> Task input
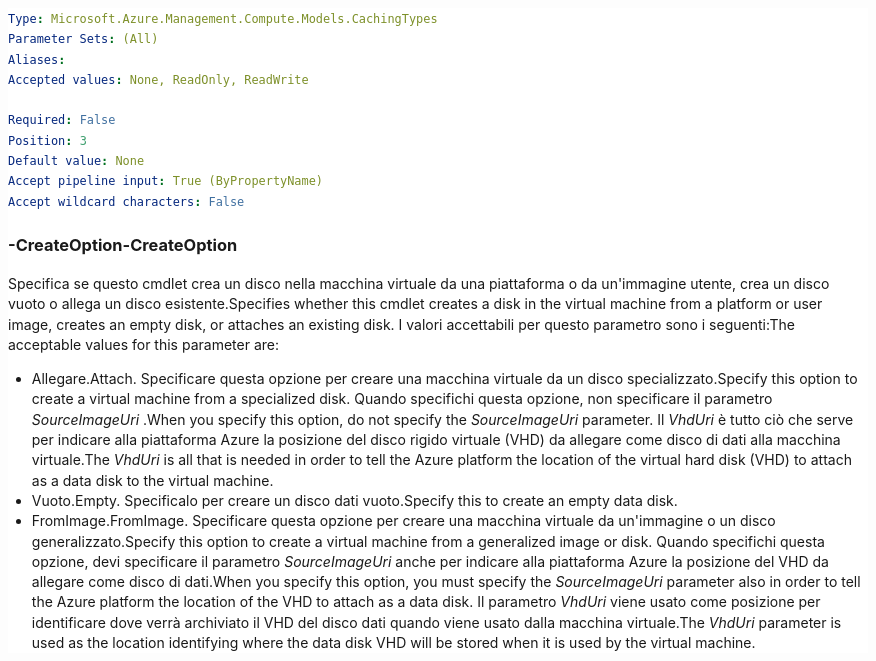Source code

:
 ```yaml
Type: Microsoft.Azure.Management.Compute.Models.CachingTypes
Parameter Sets: (All)
Aliases:
Accepted values: None, ReadOnly, ReadWrite

Required: False
Position: 3
Default value: None
Accept pipeline input: True (ByPropertyName)
Accept wildcard characters: False
```

### <span data-ttu-id="699c7-147">-CreateOption</span><span class="sxs-lookup"><span data-stu-id="699c7-147">-CreateOption</span></span>
<span data-ttu-id="699c7-148">Specifica se questo cmdlet crea un disco nella macchina virtuale da una piattaforma o da un'immagine utente, crea un disco vuoto o allega un disco esistente.</span><span class="sxs-lookup"><span data-stu-id="699c7-148">Specifies whether this cmdlet creates a disk in the virtual machine from a platform or user image, creates an empty disk, or attaches an existing disk.</span></span>
<span data-ttu-id="699c7-149">I valori accettabili per questo parametro sono i seguenti:</span><span class="sxs-lookup"><span data-stu-id="699c7-149">The acceptable values for this parameter are:</span></span>
- <span data-ttu-id="699c7-150">Allegare.</span><span class="sxs-lookup"><span data-stu-id="699c7-150">Attach.</span></span>
<span data-ttu-id="699c7-151">Specificare questa opzione per creare una macchina virtuale da un disco specializzato.</span><span class="sxs-lookup"><span data-stu-id="699c7-151">Specify this option to create a virtual machine from a specialized disk.</span></span>
<span data-ttu-id="699c7-152">Quando specifichi questa opzione, non specificare il parametro *SourceImageUri* .</span><span class="sxs-lookup"><span data-stu-id="699c7-152">When you specify this option, do not specify the *SourceImageUri* parameter.</span></span>
<span data-ttu-id="699c7-153">Il *VhdUri* è tutto ciò che serve per indicare alla piattaforma Azure la posizione del disco rigido virtuale (VHD) da allegare come disco di dati alla macchina virtuale.</span><span class="sxs-lookup"><span data-stu-id="699c7-153">The *VhdUri* is all that is needed in order to tell the Azure platform the location of the virtual hard disk (VHD) to attach as a data disk to the virtual machine.</span></span>
- <span data-ttu-id="699c7-154">Vuoto.</span><span class="sxs-lookup"><span data-stu-id="699c7-154">Empty.</span></span>
<span data-ttu-id="699c7-155">Specificalo per creare un disco dati vuoto.</span><span class="sxs-lookup"><span data-stu-id="699c7-155">Specify this to create an empty data disk.</span></span>
- <span data-ttu-id="699c7-156">FromImage.</span><span class="sxs-lookup"><span data-stu-id="699c7-156">FromImage.</span></span>
<span data-ttu-id="699c7-157">Specificare questa opzione per creare una macchina virtuale da un'immagine o un disco generalizzato.</span><span class="sxs-lookup"><span data-stu-id="699c7-157">Specify this option to create a virtual machine from a generalized image or disk.</span></span>
<span data-ttu-id="699c7-158">Quando specifichi questa opzione, devi specificare il parametro *SourceImageUri* anche per indicare alla piattaforma Azure la posizione del VHD da allegare come disco di dati.</span><span class="sxs-lookup"><span data-stu-id="699c7-158">When you specify this option, you must specify the *SourceImageUri* parameter also in order to tell the Azure platform the location of the VHD to attach as a data disk.</span></span>
<span data-ttu-id="699c7-159">Il parametro *VhdUri* viene usato come posizione per identificare dove verrà archiviato il VHD del disco dati quando viene usato dalla macchina virtuale.</span><span class="sxs-lookup"><span data-stu-id="699c7-159">The *VhdUri* parameter is used as the location identifying where the data disk VHD will be stored when it is used by the virtual machine.</span></span>
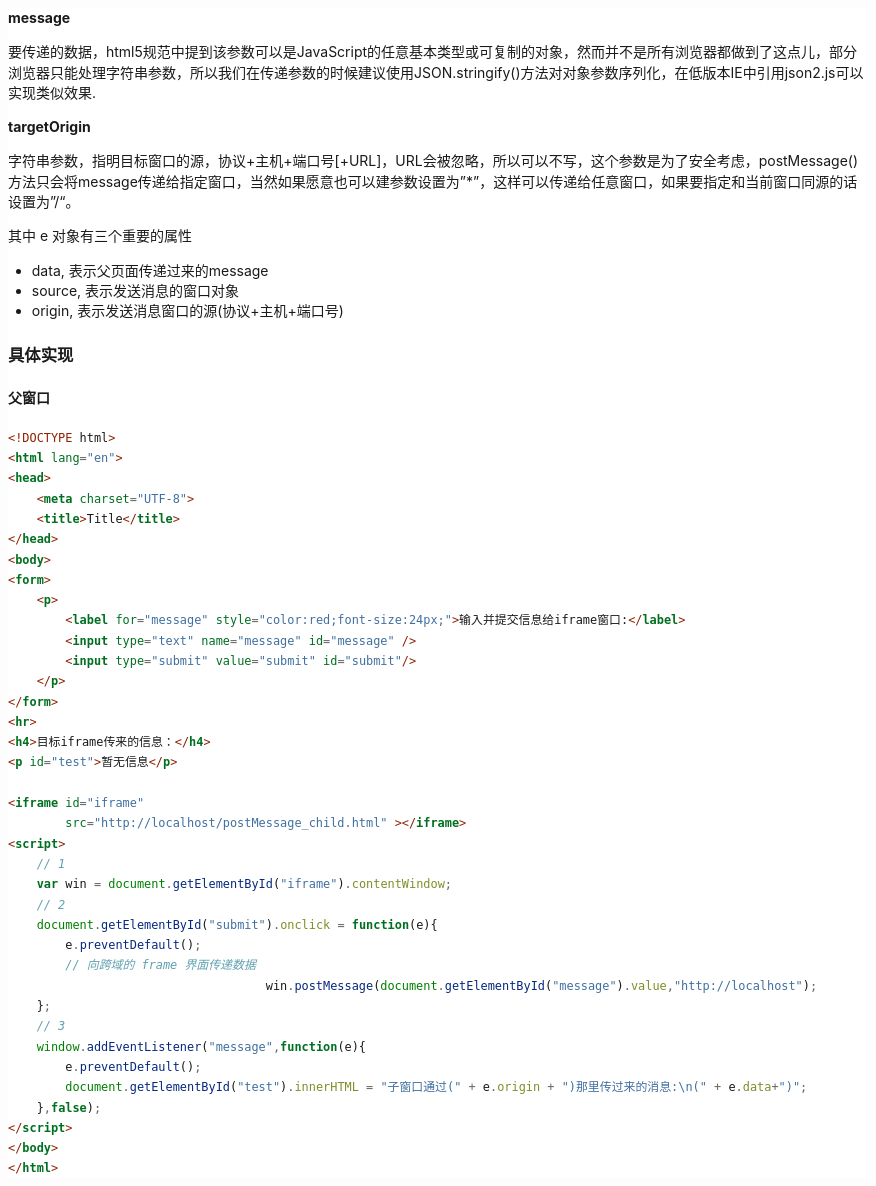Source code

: **message**

要传递的数据，html5规范中提到该参数可以是JavaScript的任意基本类型或可复制的对象，然而并不是所有浏览器都做到了这点儿，部分浏览器只能处理字符串参数，所以我们在传递参数的时候建议使用JSON.stringify()方法对对象参数序列化，在低版本IE中引用json2.js可以实现类似效果.

**targetOrigin**

字符串参数，指明目标窗口的源，协议+主机+端口号[+URL]，URL会被忽略，所以可以不写，这个参数是为了安全考虑，postMessage()方法只会将message传递给指定窗口，当然如果愿意也可以建参数设置为”*”，这样可以传递给任意窗口，如果要指定和当前窗口同源的话设置为”/“。

其中 e 对象有三个重要的属性

- data, 表示父页面传递过来的message
- source, 表示发送消息的窗口对象
- origin, 表示发送消息窗口的源(协议+主机+端口号)

### 具体实现

#### 父窗口

``` html
<!DOCTYPE html>
<html lang="en">
<head>
    <meta charset="UTF-8">
    <title>Title</title>
</head>
<body>
<form>
    <p>
        <label for="message" style="color:red;font-size:24px;">输入并提交信息给iframe窗口:</label>
        <input type="text" name="message" id="message" />
        <input type="submit" value="submit" id="submit"/>
    </p>
</form>
<hr>
<h4>目标iframe传来的信息：</h4>
<p id="test">暂无信息</p>

<iframe id="iframe"
        src="http://localhost/postMessage_child.html" ></iframe>
<script>
    // 1
    var win = document.getElementById("iframe").contentWindow;
    // 2
    document.getElementById("submit").onclick = function(e){
        e.preventDefault();
        // 向跨域的 frame 界面传递数据
                        			win.postMessage(document.getElementById("message").value,"http://localhost");
    };
    // 3
    window.addEventListener("message",function(e){
        e.preventDefault();
        document.getElementById("test").innerHTML = "子窗口通过(" + e.origin + ")那里传过来的消息:\n(" + e.data+")";
    },false);
</script>
</body>
</html>
```
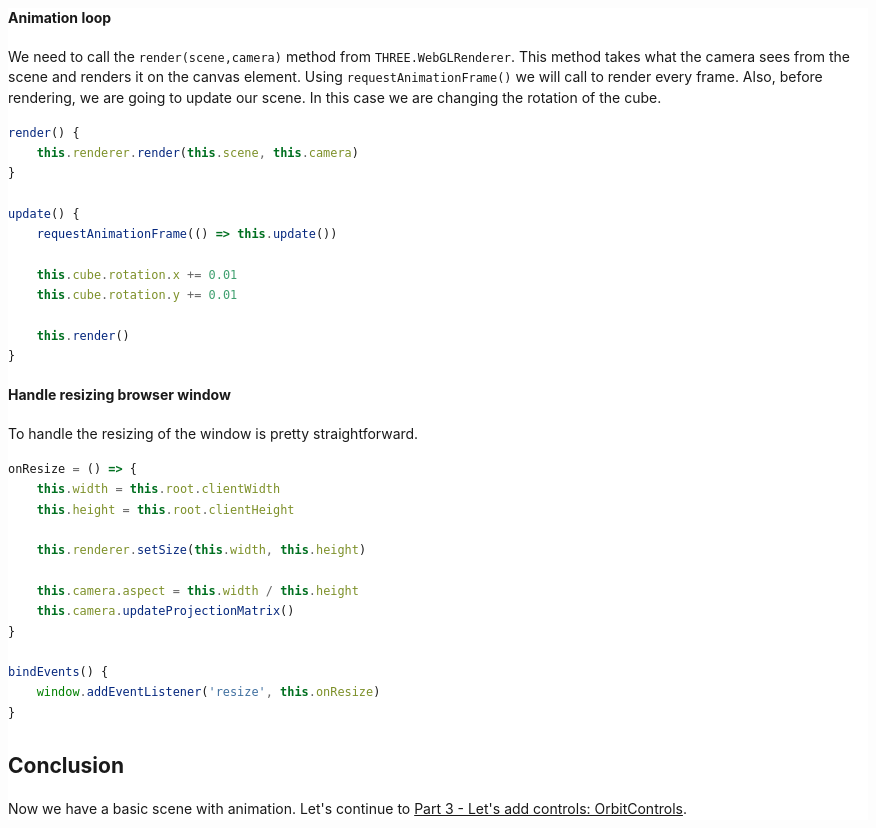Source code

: #### Animation loop

We need to call the `render(scene,camera)` method from `THREE.WebGLRenderer`. This method takes what the camera sees from the scene and renders it on the canvas element. Using `requestAnimationFrame()` we will call to render every frame. Also, before rendering, we are going to update our scene. In this case we are changing the rotation of the cube.

```js
render() {
    this.renderer.render(this.scene, this.camera)
}

update() {
    requestAnimationFrame(() => this.update())

    this.cube.rotation.x += 0.01
    this.cube.rotation.y += 0.01

    this.render()
}
```

#### Handle resizing browser window

To handle the resizing of the window is pretty straightforward.

```js
onResize = () => {
    this.width = this.root.clientWidth
    this.height = this.root.clientHeight

    this.renderer.setSize(this.width, this.height)

    this.camera.aspect = this.width / this.height
    this.camera.updateProjectionMatrix()
}

bindEvents() {
    window.addEventListener('resize', this.onResize)
}
```

## Conclusion

Now we have a basic scene with animation. Let's continue to [Part 3 - Let's add controls: OrbitControls](../part-3).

> About this exercise
Print every record above exactly, but no pictures.

> Written answer
Source code

:
 ```yaml
Type: Microsoft.Azure.Management.Compute.Models.CachingTypes
Parameter Sets: (All)
Aliases:
Accepted values: None, ReadOnly, ReadWrite

Required: False
Position: 3
Default value: None
Accept pipeline input: True (ByPropertyName)
Accept wildcard characters: False
```

### <span data-ttu-id="699c7-147">-CreateOption</span><span class="sxs-lookup"><span data-stu-id="699c7-147">-CreateOption</span></span>
<span data-ttu-id="699c7-148">Specifica se questo cmdlet crea un disco nella macchina virtuale da una piattaforma o da un'immagine utente, crea un disco vuoto o allega un disco esistente.</span><span class="sxs-lookup"><span data-stu-id="699c7-148">Specifies whether this cmdlet creates a disk in the virtual machine from a platform or user image, creates an empty disk, or attaches an existing disk.</span></span>
<span data-ttu-id="699c7-149">I valori accettabili per questo parametro sono i seguenti:</span><span class="sxs-lookup"><span data-stu-id="699c7-149">The acceptable values for this parameter are:</span></span>
- <span data-ttu-id="699c7-150">Allegare.</span><span class="sxs-lookup"><span data-stu-id="699c7-150">Attach.</span></span>
<span data-ttu-id="699c7-151">Specificare questa opzione per creare una macchina virtuale da un disco specializzato.</span><span class="sxs-lookup"><span data-stu-id="699c7-151">Specify this option to create a virtual machine from a specialized disk.</span></span>
<span data-ttu-id="699c7-152">Quando specifichi questa opzione, non specificare il parametro *SourceImageUri* .</span><span class="sxs-lookup"><span data-stu-id="699c7-152">When you specify this option, do not specify the *SourceImageUri* parameter.</span></span>
<span data-ttu-id="699c7-153">Il *VhdUri* è tutto ciò che serve per indicare alla piattaforma Azure la posizione del disco rigido virtuale (VHD) da allegare come disco di dati alla macchina virtuale.</span><span class="sxs-lookup"><span data-stu-id="699c7-153">The *VhdUri* is all that is needed in order to tell the Azure platform the location of the virtual hard disk (VHD) to attach as a data disk to the virtual machine.</span></span>
- <span data-ttu-id="699c7-154">Vuoto.</span><span class="sxs-lookup"><span data-stu-id="699c7-154">Empty.</span></span>
<span data-ttu-id="699c7-155">Specificalo per creare un disco dati vuoto.</span><span class="sxs-lookup"><span data-stu-id="699c7-155">Specify this to create an empty data disk.</span></span>
- <span data-ttu-id="699c7-156">FromImage.</span><span class="sxs-lookup"><span data-stu-id="699c7-156">FromImage.</span></span>
<span data-ttu-id="699c7-157">Specificare questa opzione per creare una macchina virtuale da un'immagine o un disco generalizzato.</span><span class="sxs-lookup"><span data-stu-id="699c7-157">Specify this option to create a virtual machine from a generalized image or disk.</span></span>
<span data-ttu-id="699c7-158">Quando specifichi questa opzione, devi specificare il parametro *SourceImageUri* anche per indicare alla piattaforma Azure la posizione del VHD da allegare come disco di dati.</span><span class="sxs-lookup"><span data-stu-id="699c7-158">When you specify this option, you must specify the *SourceImageUri* parameter also in order to tell the Azure platform the location of the VHD to attach as a data disk.</span></span>
<span data-ttu-id="699c7-159">Il parametro *VhdUri* viene usato come posizione per identificare dove verrà archiviato il VHD del disco dati quando viene usato dalla macchina virtuale.</span><span class="sxs-lookup"><span data-stu-id="699c7-159">The *VhdUri* parameter is used as the location identifying where the data disk VHD will be stored when it is used by the virtual machine.</span></span>
Source code

: **message**

要传递的数据，html5规范中提到该参数可以是JavaScript的任意基本类型或可复制的对象，然而并不是所有浏览器都做到了这点儿，部分浏览器只能处理字符串参数，所以我们在传递参数的时候建议使用JSON.stringify()方法对对象参数序列化，在低版本IE中引用json2.js可以实现类似效果.

**targetOrigin**

字符串参数，指明目标窗口的源，协议+主机+端口号[+URL]，URL会被忽略，所以可以不写，这个参数是为了安全考虑，postMessage()方法只会将message传递给指定窗口，当然如果愿意也可以建参数设置为”*”，这样可以传递给任意窗口，如果要指定和当前窗口同源的话设置为”/“。

其中 e 对象有三个重要的属性

- data, 表示父页面传递过来的message
- source, 表示发送消息的窗口对象
- origin, 表示发送消息窗口的源(协议+主机+端口号)

### 具体实现

#### 父窗口

``` html
<!DOCTYPE html>
<html lang="en">
<head>
    <meta charset="UTF-8">
    <title>Title</title>
</head>
<body>
<form>
    <p>
        <label for="message" style="color:red;font-size:24px;">输入并提交信息给iframe窗口:</label>
        <input type="text" name="message" id="message" />
        <input type="submit" value="submit" id="submit"/>
    </p>
</form>
<hr>
<h4>目标iframe传来的信息：</h4>
<p id="test">暂无信息</p>

<iframe id="iframe"
        src="http://localhost/postMessage_child.html" ></iframe>
<script>
    // 1
    var win = document.getElementById("iframe").contentWindow;
    // 2
    document.getElementById("submit").onclick = function(e){
        e.preventDefault();
        // 向跨域的 frame 界面传递数据
                        			win.postMessage(document.getElementById("message").value,"http://localhost");
    };
    // 3
    window.addEventListener("message",function(e){
        e.preventDefault();
        document.getElementById("test").innerHTML = "子窗口通过(" + e.origin + ")那里传过来的消息:\n(" + e.data+")";
    },false);
</script>
</body>
</html>
```
Source code

: #### Animation loop

We need to call the `render(scene,camera)` method from `THREE.WebGLRenderer`. This method takes what the camera sees from the scene and renders it on the canvas element. Using `requestAnimationFrame()` we will call to render every frame. Also, before rendering, we are going to update our scene. In this case we are changing the rotation of the cube.

```js
render() {
    this.renderer.render(this.scene, this.camera)
}

update() {
    requestAnimationFrame(() => this.update())

    this.cube.rotation.x += 0.01
    this.cube.rotation.y += 0.01

    this.render()
}
```

#### Handle resizing browser window

To handle the resizing of the window is pretty straightforward.

```js
onResize = () => {
    this.width = this.root.clientWidth
    this.height = this.root.clientHeight

    this.renderer.setSize(this.width, this.height)

    this.camera.aspect = this.width / this.height
    this.camera.updateProjectionMatrix()
}

bindEvents() {
    window.addEventListener('resize', this.onResize)
}
```

## Conclusion

Now we have a basic scene with animation. Let's continue to [Part 3 - Let's add controls: OrbitControls](../part-3).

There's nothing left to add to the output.